Ich hab keine Ahnung, ob das etwas damit zu tun hat, dass ich ihm die bösen Antworten gegeben hat und dass ich überhaupt fast komplett im dunklen Bereich war. Ich hab sogar in den beiden PcGames Ausgaben 04-05 von 2005 die Lösungen von Kotor 2 angeschaut und da steht, dass man nach dem Söldnerkampf zurück zu seinem Raumschiff gehen kann.

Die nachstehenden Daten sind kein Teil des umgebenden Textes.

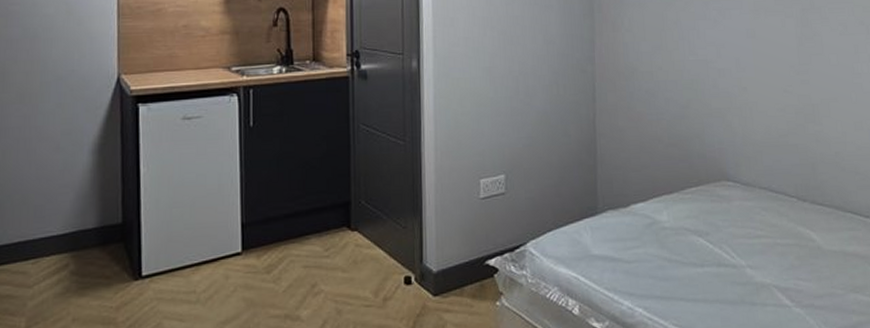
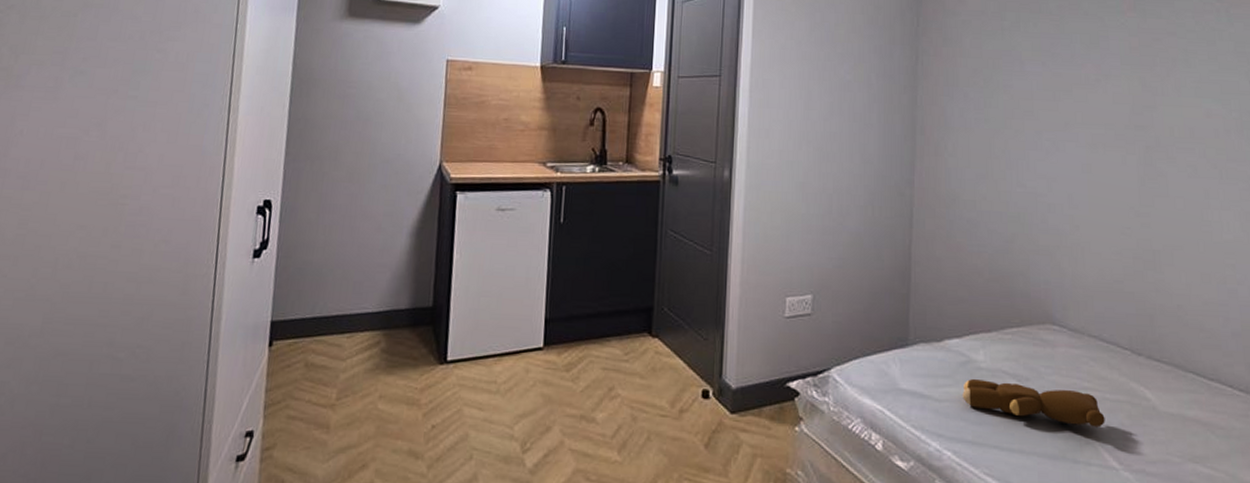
teddy bear: none [650,238,778,272] -> present [962,379,1105,428]

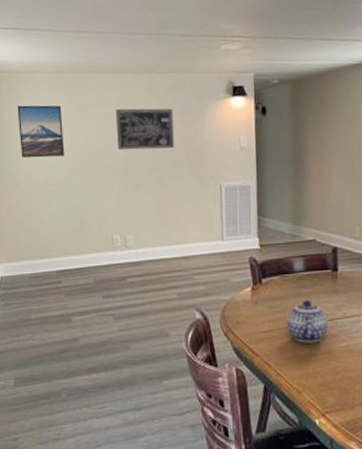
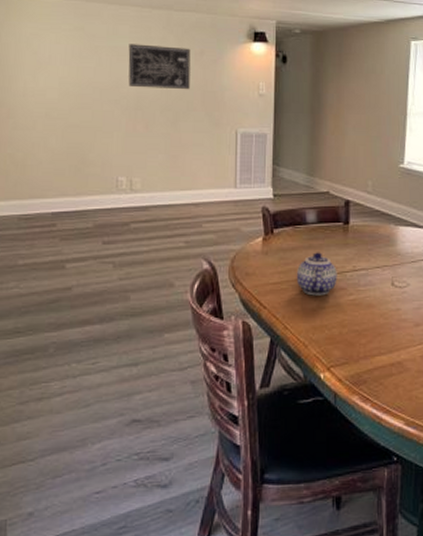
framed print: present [17,105,64,158] -> none [16,30,69,89]

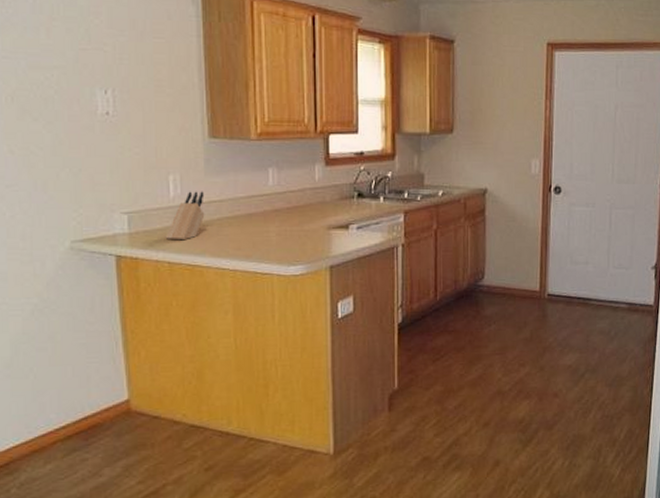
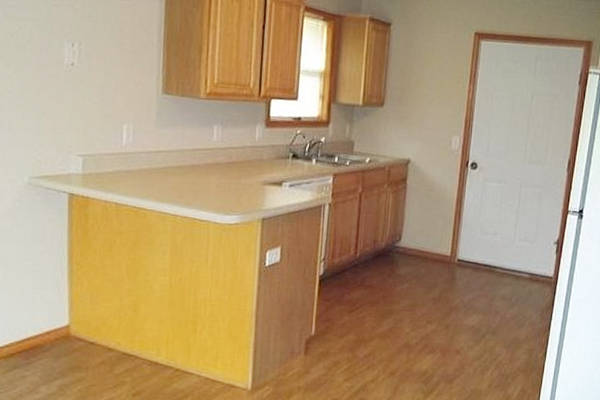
knife block: present [165,191,205,241] -> none [115,140,154,185]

Wie's aussieht darf ich jetzt wohl nochmal von neuem Anfangen, weil ich den Kerl einfach nicht gebacken krieg und weil ich gegen ihn sowieso alleine antreten muss, während die, die ich für den Söldnerkampf rekrutiert habe nur "saudumm" danebenstehen.


----------



## Magneto (24. Mai 2005)

dezogger am 24.05.2005 20:25 schrieb:
			
		

> Tach erstmal
> 
> Ich bin jetzt auf dem Planeten Dantooine. Dort habe ich bereits den Jedi-Meister-Vrook aus seiner Höhle befreit (jedoch habe ich ihn nicht gerade freundlich auf seine Fragen geantwortet). Danach habe ich dann gespeichert (ich habe zwar noch andere Spielstände aber die liegen sehr weit zurück)
> 
> ...




der Kampf is nicht ohne! hab ihn auch nur mit sehr vielen Versuchen und viel Glück geschafft! Einfach munter draufhauen! 

Du könntest auch mal die Schwierigkeit runterstellen für den Kampf und danach wieder hoch! Vielleicht gehts dann leichter für dich!


----------



## dezogger (24. Mai 2005)

wo regelt man die Schwierigkeit?


----------



## Rosini (25. Mai 2005)

dezogger am 24.05.2005 21:05 schrieb:
			
		

> wo regelt man die Schwierigkeit?



Guck mal in den Optionen unter Gameplay. Dort solltest du den Schwierigkeitsgrad vermindern...


----------



## dezogger (25. Mai 2005)

japp ich habs gefunden...

nur schaff ich den trotzdem nicht


----------



## Alinor (25. Mai 2005)

dezogger am 25.05.2005 10:11 schrieb:
			
		

> japp ich habs gefunden...
> 
> nur schaff ich den trotzdem nicht



versuch ihn auf Distanz zu halten, lauf herum, benutz Force Lightning und vor allem viele, viele Medipacks.


----------



## BluBJungE (25. Mai 2005)

Ich fand Kotor 2 viel zu einfach ...
Bei jedem Endgegner 4-5 mal töten drauf und jeder war tot ...


----------



## Cool-J (25. Mai 2005)

Immer um die Pflanzen und den Tisch rumrennen, wenn der Kunde festhängt ganz viele Minen legen und den Kunden so hervorlocken dass der über die vielen, vielen Minen rennt -> Kampf dauert wenige Sekunden


----------